Moreover, they worry about their rapidly eroding spending power. Too many middle-class workers, including county employees, haven’t seen their wages rise by any measurable degree since the recession. Meanwhile, inflation has crept up each year, meaning people have less ability to spend than they did four years ago, despite a rebounding economy. A county property-tax increase would further eat away at stagnant household incomes.

The New York Times began its Nov. 6 story on the Nassau and Westchester county executive elections this way: “Two of the wealthiest counties in the nation, both with voters worried about property tax increases, decided in Tuesday’s elections to stick with Republican county executives who held the line on taxes …”

The trouble is this: Remove the sprawling mansions on our famed North Shore and the luxury homes that line a number of our South Shore bays and canals, and Nassau is a county of small, middle-class hamlets and villages, with pockets of poverty throughout.

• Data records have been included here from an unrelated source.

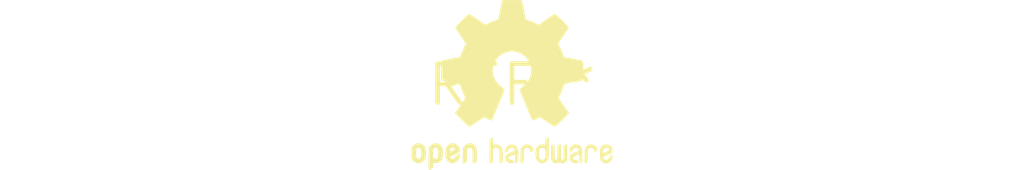
<source format=kicad_pcb>
(kicad_pcb (version 20240108) (generator pcbnew)

  (general
    (thickness 1.6)
  )

  (paper "A4")
  (layers
    (0 "F.Cu" signal)
    (31 "B.Cu" signal)
    (32 "B.Adhes" user "B.Adhesive")
    (33 "F.Adhes" user "F.Adhesive")
    (34 "B.Paste" user)
    (35 "F.Paste" user)
    (36 "B.SilkS" user "B.Silkscreen")
    (37 "F.SilkS" user "F.Silkscreen")
    (38 "B.Mask" user)
    (39 "F.Mask" user)
    (40 "Dwgs.User" user "User.Drawings")
    (41 "Cmts.User" user "User.Comments")
    (42 "Eco1.User" user "User.Eco1")
    (43 "Eco2.User" user "User.Eco2")
    (44 "Edge.Cuts" user)
    (45 "Margin" user)
    (46 "B.CrtYd" user "B.Courtyard")
    (47 "F.CrtYd" user "F.Courtyard")
    (48 "B.Fab" user)
    (49 "F.Fab" user)
    (50 "User.1" user)
    (51 "User.2" user)
    (52 "User.3" user)
    (53 "User.4" user)
    (54 "User.5" user)
    (55 "User.6" user)
    (56 "User.7" user)
    (57 "User.8" user)
    (58 "User.9" user)
  )

  (setup
    (pad_to_mask_clearance 0)
    (pcbplotparams
      (layerselection 0x00010fc_ffffffff)
      (plot_on_all_layers_selection 0x0000000_00000000)
      (disableapertmacros false)
      (usegerberextensions false)
      (usegerberattributes false)
      (usegerberadvancedattributes false)
      (creategerberjobfile false)
      (dashed_line_dash_ratio 12.000000)
      (dashed_line_gap_ratio 3.000000)
      (svgprecision 4)
      (plotframeref false)
      (viasonmask false)
      (mode 1)
      (useauxorigin false)
      (hpglpennumber 1)
      (hpglpenspeed 20)
      (hpglpendiameter 15.000000)
      (dxfpolygonmode false)
      (dxfimperialunits false)
      (dxfusepcbnewfont false)
      (psnegative false)
      (psa4output false)
      (plotreference false)
      (plotvalue false)
      (plotinvisibletext false)
      (sketchpadsonfab false)
      (subtractmaskfromsilk false)
      (outputformat 1)
      (mirror false)
      (drillshape 1)
      (scaleselection 1)
      (outputdirectory "")
    )
  )

  (net 0 "")

  (footprint "OSHW-Logo2_7.3x6mm_SilkScreen" (layer "F.Cu") (at 0 0))

)

</source>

On Long Island, a family of four needs $94,567 a year to meet its basic necessities, according to the Fiscal Policy Institute, a nonprofit, nonpartisan think tank in Washington. Too many families, however, fall short of that mark. According to the Census Bureau’s American Community Survey, Nassau County’s median household income is $93,214.

While Nassau is often thought of as a rich Republican county that loathes taxes, it isn’t. It’s a county of people on the edge who are trying hard to make ends meet in a very expensive place.

Yes, in many, if not most, parts of the country, $93,214 is a boatload of money. But here the average 1,650-square-foot split-level goes for $350,000 to $400,000, which, depending on the size of your down payment and tax burden, means a monthly mortgage payment of between $2,500 and $3,000. That’s a lot of money when your household income is less than $100,000 a year.